= Problem requirements =
Each line from the one holding "Partenaires" to the last line of the listing must be set down exactly. No pictures are to be included.

======== Data for this task ========

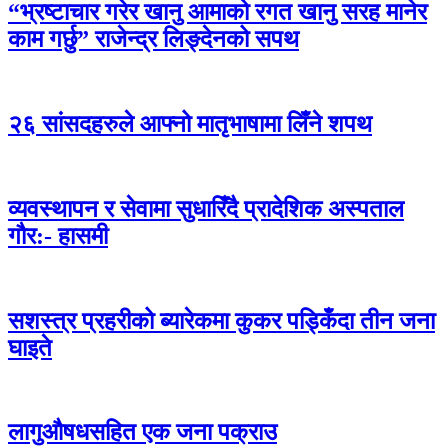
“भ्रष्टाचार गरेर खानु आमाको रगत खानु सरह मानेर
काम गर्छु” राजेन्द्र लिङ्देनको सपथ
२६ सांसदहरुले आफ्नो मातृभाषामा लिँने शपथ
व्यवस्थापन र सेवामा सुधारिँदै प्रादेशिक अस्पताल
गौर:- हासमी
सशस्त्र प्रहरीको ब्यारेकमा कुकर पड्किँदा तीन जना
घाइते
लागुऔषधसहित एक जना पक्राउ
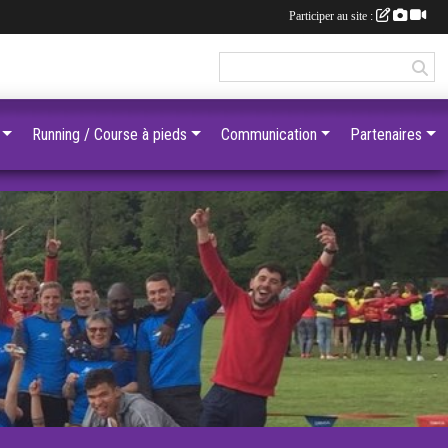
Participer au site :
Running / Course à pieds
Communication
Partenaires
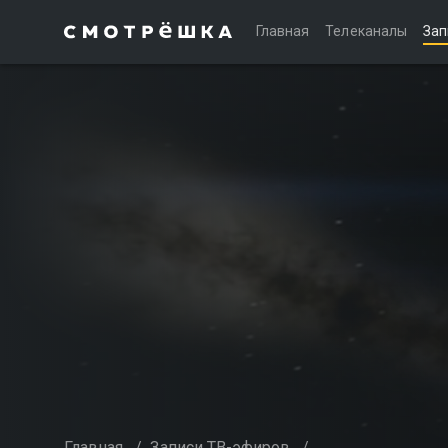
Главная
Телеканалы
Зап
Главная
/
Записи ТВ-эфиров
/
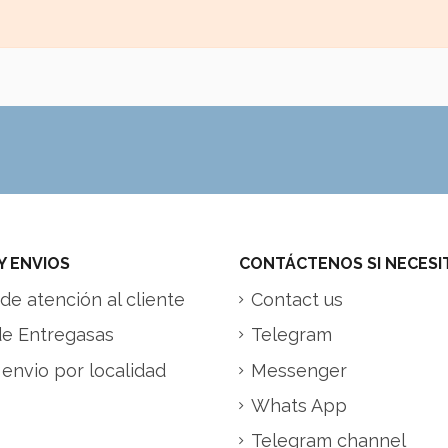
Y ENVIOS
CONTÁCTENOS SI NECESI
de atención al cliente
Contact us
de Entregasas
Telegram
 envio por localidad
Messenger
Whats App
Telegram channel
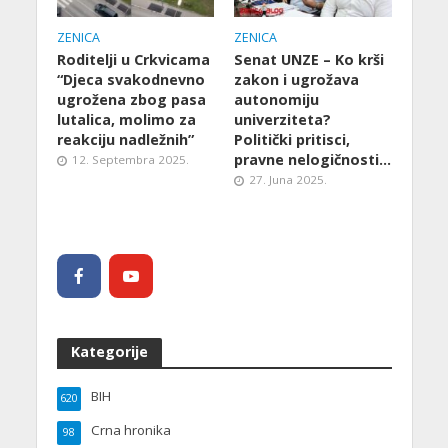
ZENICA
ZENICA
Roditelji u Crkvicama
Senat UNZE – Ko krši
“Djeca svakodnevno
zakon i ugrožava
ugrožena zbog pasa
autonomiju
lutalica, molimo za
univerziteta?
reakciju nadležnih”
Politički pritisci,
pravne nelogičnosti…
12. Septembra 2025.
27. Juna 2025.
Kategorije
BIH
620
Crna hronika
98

========

= Answer space =
Partenaires
Главная
Телеканалы
Зап
Главная
/
Записи ТВ-эфиров
/
Y ENVIOS
CONTÁCTENOS SI NECESI
de atención al cliente
Contact us
de Entregasas
Telegram
 envio por localidad
Messenger
Whats App
Telegram channel
ZENICA
ZENICA
Roditelji u Crkvicama
Senat UNZE – Ko krši
“Djeca svakodnevno
zakon i ugrožava
ugrožena zbog pasa
autonomiju
lutalica, molimo za
univerziteta?
reakciju nadležnih”
Politički pritisci,
pravne nelogičnosti…
12. Septembra 2025.
27. Juna 2025.
Kategorije
BIH
620
Crna hronika
98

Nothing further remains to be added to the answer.